Implementation of the Budget proposal to raise the foreign direct investment (FDI) limit in the insurance sector to 74 per cent will help attract overseas capital and enhance insurance penetration in the country, according to experts. Deloitte India Partner and Financial Services Industry Leader Sanjoy Datta said the announcement to raise the FDI cap in the sector was a much-awaited move by the government. It is in direct recognition of the requirement for significant capital inflows to provide adequate levels of insurance cover to the population, he added.
The proposed increase in FDI would also likely result in increased value for customers by way of more product options at reduced costs, he said. “We see a possibility of select foreign partners in existing insurance JV’s (joint venture) seeking to increase ownership levels, attractive valuation for exits for existing investors (domestic and foreign) as well as the entry of new investors who prefer majority equity holding in the entity,” he added.

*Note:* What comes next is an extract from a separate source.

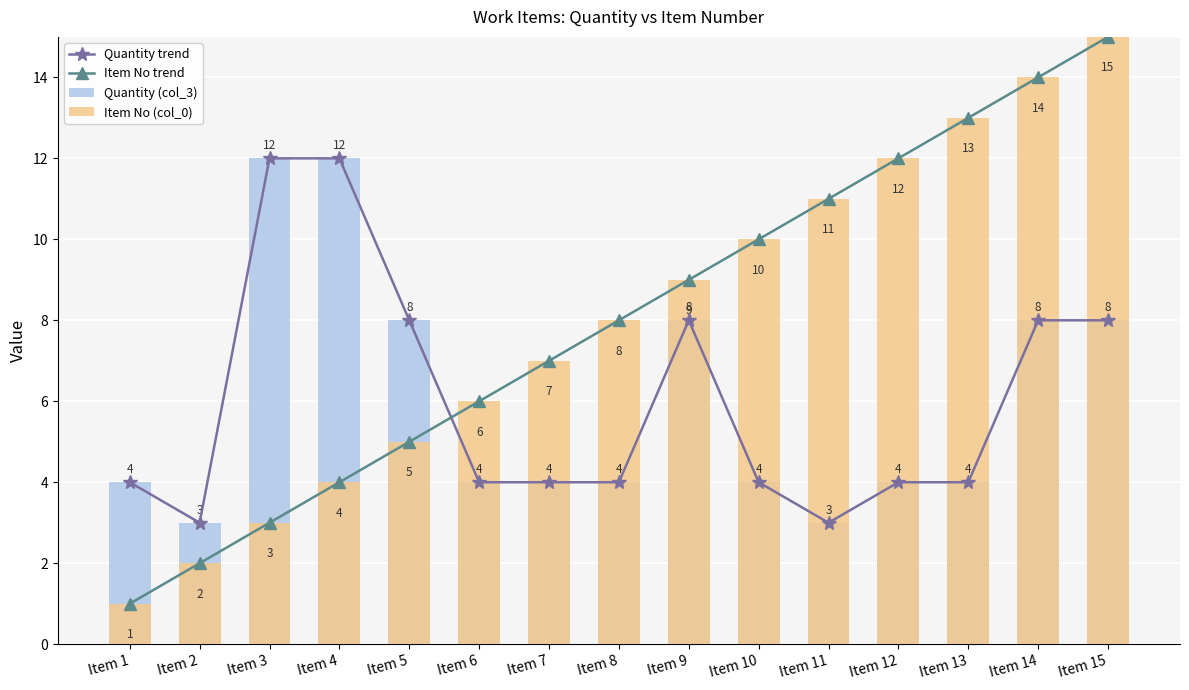

What is the sum of the Quantity trend values at Item 10 and Item 12?

8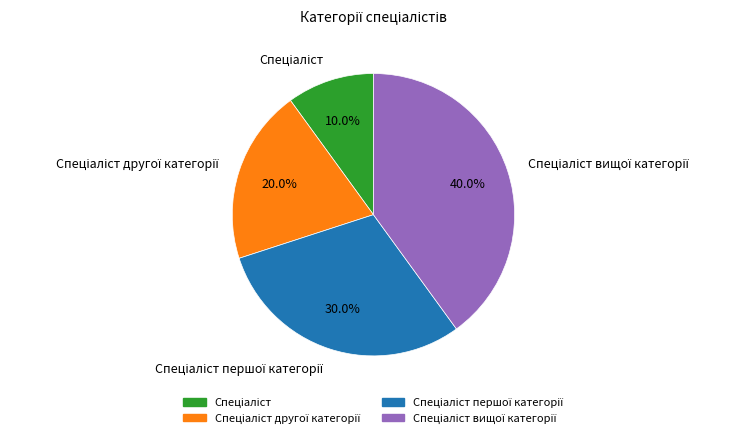

Does any single category account for the majority?

No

Finance Minister Nirmala Sitharaman in her Budget Speech 2021 proposed to amend the Insurance Act, 1938, to increase the permissible FDI limit from 49 per cent to 74 per cent in insurance companies and allow foreign ownership and control with safeguards. Shardul Amarchand Mangaldas & Co. Partner Shailaja Lall said a more liberal FDI policy will certainly attract higher amounts of foreign capital, which will aid in increasing insurance penetration in India.
“While this is a welcome move by the government, foreign investors will certainly view this development with ‘a pinch of salt’ and like to take a cautious approach. Much will depend upon the fine print of the conditions being proposed,” Lall said. She added that once there is more clarity, it will need to be seen as to how many foreign investors are willing to infuse capital, without the ability to control the board.
“Any conditionality and regulatory approvals attached to payment of dividends to foreign investors may add another level of complexity. It is possible that the Irdai may also prescribe certain conditions to safeguard policyholder moneys,” she said.